Hi guys - i recently bought 27 pgymy cories for my aquarium.  I put some sand in but I think it may be too rough for them.  I heard they like playsand.  Is playsand safe?  Has anybody another suggestion for a suitable sand?


Sent from my iPhone using Tapatalk


----------



## Swordplay (22 Feb 2016)

Hi I have mine in Silver Sand and they are doing really well in it. As long as you go for something with a small grain size you should be ok.JBL's Sansibar looks quite fine although a bit on the pricey side depending on the size of your tank.


----------



## Halley (22 Feb 2016)

I heard the particles have to be small enough to pass through their gills - not sure if Sansibar is small enough? Is Silver Sand a particular make - never heard if it


Sent from my iPhone using Tapatalk


----------



## Swordplay (22 Feb 2016)

If you type in Unipac silver Sand into a search engine it should come up. Think its around £15 for 25kilos. In the past I have bought Silver Sand from Garden centres which is usually even cheaper.


----------



## chrismiller12341 (23 Feb 2016)

Sorry to go all "stupid question mode" but how much did the 27 cost you. The only store that I have near me that carry them they are $4.99 USD each. Which would be some were around $140.00 USD with tax and all. Not that I think that's to much (I do)  I was just wondering in comparison. 

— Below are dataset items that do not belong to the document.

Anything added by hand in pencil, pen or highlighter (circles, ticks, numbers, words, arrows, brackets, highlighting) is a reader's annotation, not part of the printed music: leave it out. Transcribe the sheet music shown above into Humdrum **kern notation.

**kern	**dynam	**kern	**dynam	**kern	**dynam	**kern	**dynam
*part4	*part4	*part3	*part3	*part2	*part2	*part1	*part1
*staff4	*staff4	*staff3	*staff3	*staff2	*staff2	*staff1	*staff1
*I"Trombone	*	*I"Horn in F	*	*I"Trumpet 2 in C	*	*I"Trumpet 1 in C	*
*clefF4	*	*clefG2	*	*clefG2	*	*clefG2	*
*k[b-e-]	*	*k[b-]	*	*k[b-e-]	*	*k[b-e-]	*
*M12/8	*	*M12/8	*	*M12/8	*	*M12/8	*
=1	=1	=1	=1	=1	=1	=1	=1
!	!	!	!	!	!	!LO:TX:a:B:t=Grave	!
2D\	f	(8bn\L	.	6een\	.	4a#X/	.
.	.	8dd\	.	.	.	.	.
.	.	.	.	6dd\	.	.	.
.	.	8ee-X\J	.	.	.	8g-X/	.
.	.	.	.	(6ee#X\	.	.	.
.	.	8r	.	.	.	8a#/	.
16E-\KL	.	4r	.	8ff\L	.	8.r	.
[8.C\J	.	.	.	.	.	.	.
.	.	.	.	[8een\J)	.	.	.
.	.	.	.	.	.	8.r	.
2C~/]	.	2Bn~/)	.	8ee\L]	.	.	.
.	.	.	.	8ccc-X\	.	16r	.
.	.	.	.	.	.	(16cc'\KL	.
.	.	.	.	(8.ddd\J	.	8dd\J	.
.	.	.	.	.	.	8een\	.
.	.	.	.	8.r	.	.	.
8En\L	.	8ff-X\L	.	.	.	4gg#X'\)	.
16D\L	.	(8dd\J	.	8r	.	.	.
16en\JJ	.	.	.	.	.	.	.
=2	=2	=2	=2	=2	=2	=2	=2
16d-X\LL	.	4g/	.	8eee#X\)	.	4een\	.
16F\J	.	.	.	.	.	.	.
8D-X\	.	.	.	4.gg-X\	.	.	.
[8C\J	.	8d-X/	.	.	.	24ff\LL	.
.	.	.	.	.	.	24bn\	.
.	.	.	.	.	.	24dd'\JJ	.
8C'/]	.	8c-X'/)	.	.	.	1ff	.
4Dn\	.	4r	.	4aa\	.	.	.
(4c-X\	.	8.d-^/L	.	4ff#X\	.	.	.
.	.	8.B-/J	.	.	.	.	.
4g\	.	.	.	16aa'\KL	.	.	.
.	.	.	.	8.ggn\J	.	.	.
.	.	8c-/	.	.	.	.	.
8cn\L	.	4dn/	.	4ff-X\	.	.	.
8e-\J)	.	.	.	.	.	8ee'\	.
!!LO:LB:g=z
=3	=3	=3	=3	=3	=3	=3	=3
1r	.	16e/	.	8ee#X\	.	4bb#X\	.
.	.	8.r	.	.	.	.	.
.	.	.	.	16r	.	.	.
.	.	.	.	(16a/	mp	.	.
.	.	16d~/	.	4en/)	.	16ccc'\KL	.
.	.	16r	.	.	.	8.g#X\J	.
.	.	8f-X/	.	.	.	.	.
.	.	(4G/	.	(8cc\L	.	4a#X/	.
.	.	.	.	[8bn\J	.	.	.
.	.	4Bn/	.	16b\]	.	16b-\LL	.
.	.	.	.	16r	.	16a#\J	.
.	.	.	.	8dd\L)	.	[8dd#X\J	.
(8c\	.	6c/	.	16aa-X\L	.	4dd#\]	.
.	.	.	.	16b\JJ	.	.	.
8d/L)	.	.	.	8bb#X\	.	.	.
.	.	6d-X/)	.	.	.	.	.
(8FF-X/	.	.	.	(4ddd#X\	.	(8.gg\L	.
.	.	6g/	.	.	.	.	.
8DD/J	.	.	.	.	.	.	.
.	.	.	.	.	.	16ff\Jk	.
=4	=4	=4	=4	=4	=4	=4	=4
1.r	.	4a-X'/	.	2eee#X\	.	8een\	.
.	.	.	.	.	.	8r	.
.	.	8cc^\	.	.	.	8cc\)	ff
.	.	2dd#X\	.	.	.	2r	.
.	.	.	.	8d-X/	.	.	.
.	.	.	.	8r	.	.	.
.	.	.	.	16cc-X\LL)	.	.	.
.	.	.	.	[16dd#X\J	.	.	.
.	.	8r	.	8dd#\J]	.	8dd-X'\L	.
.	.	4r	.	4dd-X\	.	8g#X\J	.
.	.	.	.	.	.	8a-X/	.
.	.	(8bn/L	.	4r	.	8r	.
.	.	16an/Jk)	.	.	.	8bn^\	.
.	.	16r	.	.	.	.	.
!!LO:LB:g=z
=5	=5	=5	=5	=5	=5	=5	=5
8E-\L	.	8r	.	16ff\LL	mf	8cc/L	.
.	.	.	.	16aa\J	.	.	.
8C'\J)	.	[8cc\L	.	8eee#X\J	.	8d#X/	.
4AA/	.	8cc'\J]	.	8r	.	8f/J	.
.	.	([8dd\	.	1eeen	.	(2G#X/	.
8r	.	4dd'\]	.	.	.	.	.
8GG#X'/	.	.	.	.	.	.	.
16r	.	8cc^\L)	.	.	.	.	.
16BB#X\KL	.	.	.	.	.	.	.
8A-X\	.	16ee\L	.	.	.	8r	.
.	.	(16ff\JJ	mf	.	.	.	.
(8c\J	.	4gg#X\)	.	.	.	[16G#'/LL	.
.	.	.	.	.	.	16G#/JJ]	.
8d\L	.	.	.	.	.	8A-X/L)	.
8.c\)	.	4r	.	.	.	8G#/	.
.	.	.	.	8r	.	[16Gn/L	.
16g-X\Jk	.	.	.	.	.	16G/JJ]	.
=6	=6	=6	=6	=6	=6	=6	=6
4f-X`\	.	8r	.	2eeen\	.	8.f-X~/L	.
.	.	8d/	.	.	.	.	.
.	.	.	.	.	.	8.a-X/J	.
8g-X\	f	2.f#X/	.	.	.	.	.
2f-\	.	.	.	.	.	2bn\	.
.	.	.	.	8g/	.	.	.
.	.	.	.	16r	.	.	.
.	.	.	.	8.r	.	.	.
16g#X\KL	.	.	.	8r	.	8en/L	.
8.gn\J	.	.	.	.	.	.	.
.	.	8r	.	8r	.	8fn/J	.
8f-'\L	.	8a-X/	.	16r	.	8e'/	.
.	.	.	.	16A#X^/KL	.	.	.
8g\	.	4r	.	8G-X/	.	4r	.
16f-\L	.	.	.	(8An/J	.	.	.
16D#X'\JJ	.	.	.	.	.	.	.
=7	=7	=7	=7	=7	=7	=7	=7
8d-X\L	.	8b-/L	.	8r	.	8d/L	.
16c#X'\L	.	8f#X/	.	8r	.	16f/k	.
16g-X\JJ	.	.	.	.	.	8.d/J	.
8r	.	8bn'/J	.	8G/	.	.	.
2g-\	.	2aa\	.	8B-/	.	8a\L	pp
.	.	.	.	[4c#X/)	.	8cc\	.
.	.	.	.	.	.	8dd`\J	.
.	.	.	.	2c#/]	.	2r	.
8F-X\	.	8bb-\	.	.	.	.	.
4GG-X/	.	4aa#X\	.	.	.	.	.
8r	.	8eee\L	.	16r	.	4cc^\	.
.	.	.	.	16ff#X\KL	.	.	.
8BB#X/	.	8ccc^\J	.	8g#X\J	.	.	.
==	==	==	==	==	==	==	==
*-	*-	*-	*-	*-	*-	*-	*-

Sent from my SM-G920P using Tapatalk


----------



## Halley (23 Feb 2016)

Thanks Swordplay.  They were 3 euro each - so €81 in total.  They are probably the cheapest fish in my lfs - my lfs is very expensive by the way 


Sent from my iPhone using Tapatalk


----------



## Aqua360 (23 Feb 2016)

I'd also recommend unipac


----------



## Swordplay (23 Feb 2016)

Thought I would add a pic of one of my Pygmy corys please ignore my Ram who insists on photo bombing every picture I try to take. As you can see ,very happy foraging in the sand, only wish I had bought more as they are great little characters and easily hold there own with the rest of my corys.


----------



## Halley (23 Feb 2016)

Nice - do you find the pygmys to be very actice?


Sent from my iPhone using Tapatalk


----------



## Swordplay (24 Feb 2016)

Yep they are on the go all the time especially after they have been fed and appear to be very happy hanging out with my other full size corys as well.


----------



## darren636 (24 Feb 2016)

Mine are on a mix of jbl sansibar and unipac Samoa.
They are constantly foraging, along with prolonged periods of being absolutely motionless.


----------



## dw1305 (24 Feb 2016)

Hi all,





Swordplay said:


> As you can see ,very happy foraging in the sand,


Perfect _Corydoras_ sand. 





Swordplay said:


> Thought I would add a pic of one of my Pygmy corys


That is _<"Corydoras habrosus">. _

They are a lot more bottom orientated than _<"Corydoras pygmaeus">._

cheers Darrel


----------



## Halley (24 Feb 2016)

I use B & D trading aquarium sand - its good sand but i think its a little too rough.


Sent from my iPhone using Tapatalk


----------